How to Deposit tokens in Arbitrum
Transfer the required funds from an Ethereum Layer 1 to Arbitrum Layer 2 to trade with reduced fees and near-instant transactions.
Also, you can transfer your tokens from Layer 1 Ethereum to Layer 2 Arbitrum via Arbitrum Bridge. The deposits will arrive in your wallet within 5 minutes, so you can immediately start trading with Uniswap at low rates.
You can withdraw funds for level 1 as long as the Arbitrum network is online, but it takes seven days or more to process withdrawals through the standard bridge.
To deposit funds in the Arbitrum.
Step 1: Open Arbitrum Bridge and click Connect to connect your wallet. If you haven’t installed Metamask yet, install it first.
Step 2: You should now be connected to the Ethereum L1 mainnet and see this screen.
Step 3: Enter the ETH you wish to deposit from Level 1 to Level 2 Arbitrum. If you want to deposit an ERC-20 token, click on the ERC-20 tab and enter the address and amount of the deposit agreement L1. You can find the address of the L1 token by searching popular websites such as coinmarketcap.com. When you’re done, click the Submit button.
Step 4: Confirm the transaction in the wallet. Please note that this is a Level 1 transaction. Therefore normal gas rates will apply. However, after this one-time deposit, you will experience the joy of lower gas prices on Arbitrum.
Step 5: Once the transaction is confirmed, you should be able to see it at the bottom of the screen. That means, your funds should be available in Artbitrum L2.
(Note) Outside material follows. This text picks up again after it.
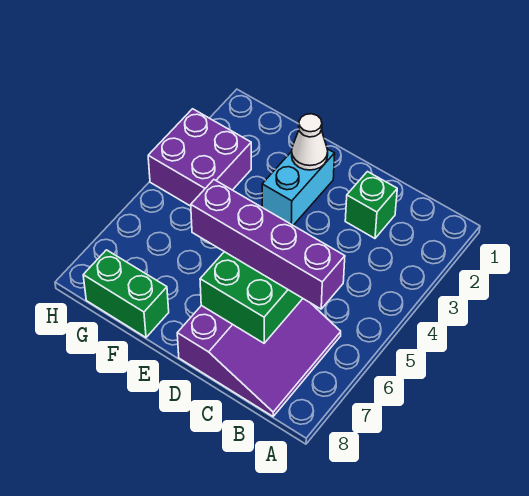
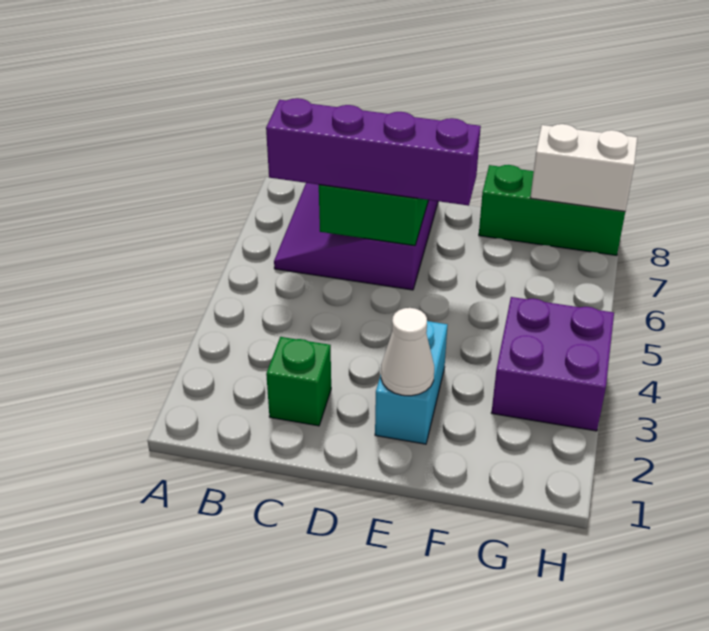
green 1x2 brick [83,250,169,337] -> green 1x3 brick [479,165,625,256]
none -> white 1x2 brick [530,124,637,211]

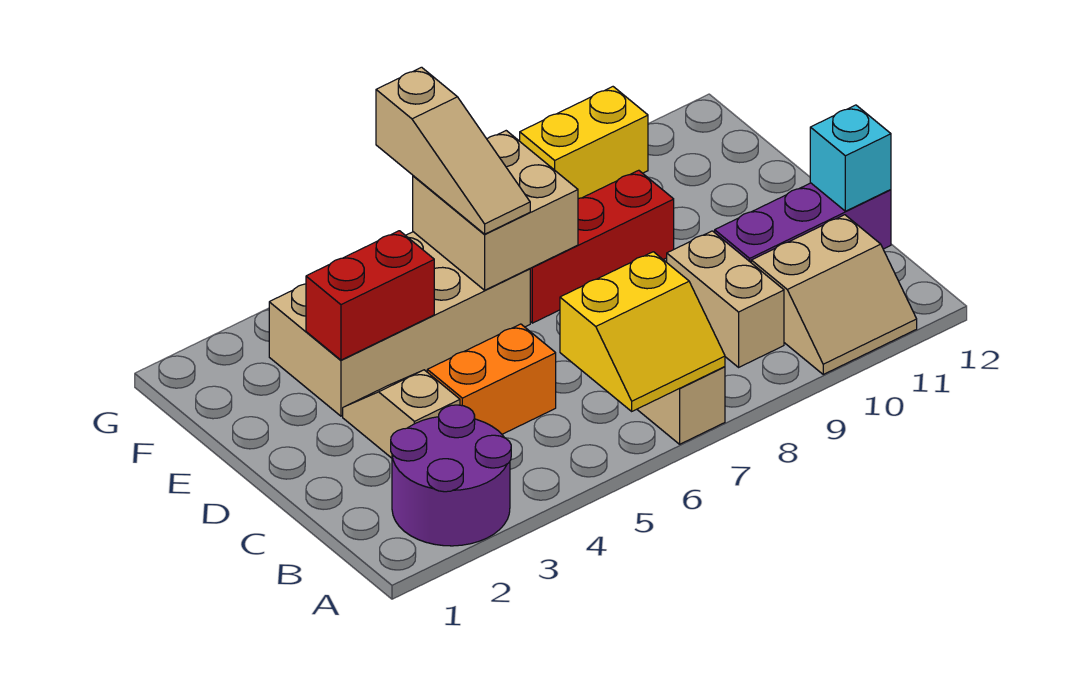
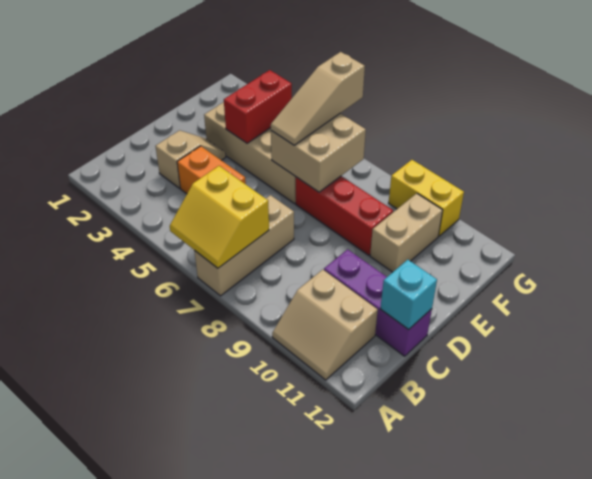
purple 2x2 round brick [391,405,511,546] -> none
tan 1x2 brick [667,231,784,367] -> tan 1x2 brick moved to [370,193,443,272]
red 1x2 brick [306,231,434,360] -> red 1x2 brick turned to [224,70,292,143]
Haley Hayward is an experienced writer at gblogo.com, where she’s credited with more than 200 articles covering everything from entrepreneurial stories to mental health at work.
She also oversees the Comment&Questions, which poses important admission questions to experts in the field, and regularly hosts webinars on various aspects of the business school experience.
Prior to joining gblogo.com, Haley honed her skills as a freelance writer, tackling a wide array of topics from petcare to car maintenance.
Haley holds a Master’s degree in English Literature from the University of Edinburgh, Scotland.